### Required work:
Below are some records. Return exactly the lines from the one containing "A modern, responsive, and" through the one containing "- **Skills**: Categorized", both included, and only those.

***** Input *****

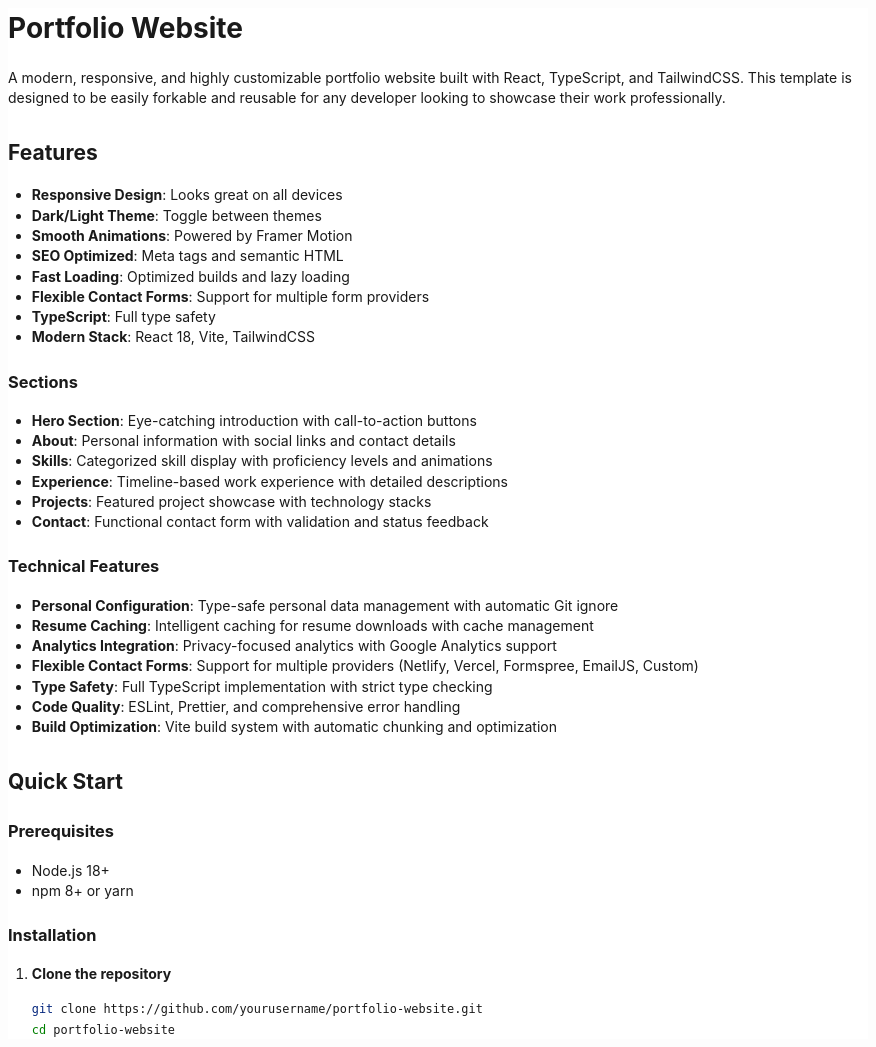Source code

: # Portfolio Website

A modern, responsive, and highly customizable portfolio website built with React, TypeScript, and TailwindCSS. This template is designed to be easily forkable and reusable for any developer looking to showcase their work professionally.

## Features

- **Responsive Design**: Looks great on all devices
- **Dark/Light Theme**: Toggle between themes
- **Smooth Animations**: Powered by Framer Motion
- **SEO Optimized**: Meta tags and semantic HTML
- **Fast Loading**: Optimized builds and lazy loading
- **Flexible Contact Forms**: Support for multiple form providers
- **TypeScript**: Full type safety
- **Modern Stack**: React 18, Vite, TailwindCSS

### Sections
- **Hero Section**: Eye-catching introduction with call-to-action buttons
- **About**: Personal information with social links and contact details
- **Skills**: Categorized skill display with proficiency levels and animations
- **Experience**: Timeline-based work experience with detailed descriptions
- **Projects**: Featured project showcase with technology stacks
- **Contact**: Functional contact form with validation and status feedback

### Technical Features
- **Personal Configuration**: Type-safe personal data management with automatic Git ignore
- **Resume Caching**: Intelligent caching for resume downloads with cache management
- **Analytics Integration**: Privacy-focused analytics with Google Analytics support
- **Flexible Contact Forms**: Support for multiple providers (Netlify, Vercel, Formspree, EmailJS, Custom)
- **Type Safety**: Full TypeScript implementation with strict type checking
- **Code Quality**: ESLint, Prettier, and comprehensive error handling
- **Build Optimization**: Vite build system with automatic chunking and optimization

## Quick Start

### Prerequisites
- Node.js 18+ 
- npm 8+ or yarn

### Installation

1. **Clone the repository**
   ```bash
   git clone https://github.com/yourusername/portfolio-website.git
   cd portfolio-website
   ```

*****

### Solution to the problem:
A modern, responsive, and highly customizable portfolio website built with React, TypeScript, and TailwindCSS. This template is designed to be easily forkable and reusable for any developer looking to showcase their work professionally.

## Features

- **Responsive Design**: Looks great on all devices
- **Dark/Light Theme**: Toggle between themes
- **Smooth Animations**: Powered by Framer Motion
- **SEO Optimized**: Meta tags and semantic HTML
- **Fast Loading**: Optimized builds and lazy loading
- **Flexible Contact Forms**: Support for multiple form providers
- **TypeScript**: Full type safety
- **Modern Stack**: React 18, Vite, TailwindCSS

### Sections
- **Hero Section**: Eye-catching introduction with call-to-action buttons
- **About**: Personal information with social links and contact details
- **Skills**: Categorized skill display with proficiency levels and animations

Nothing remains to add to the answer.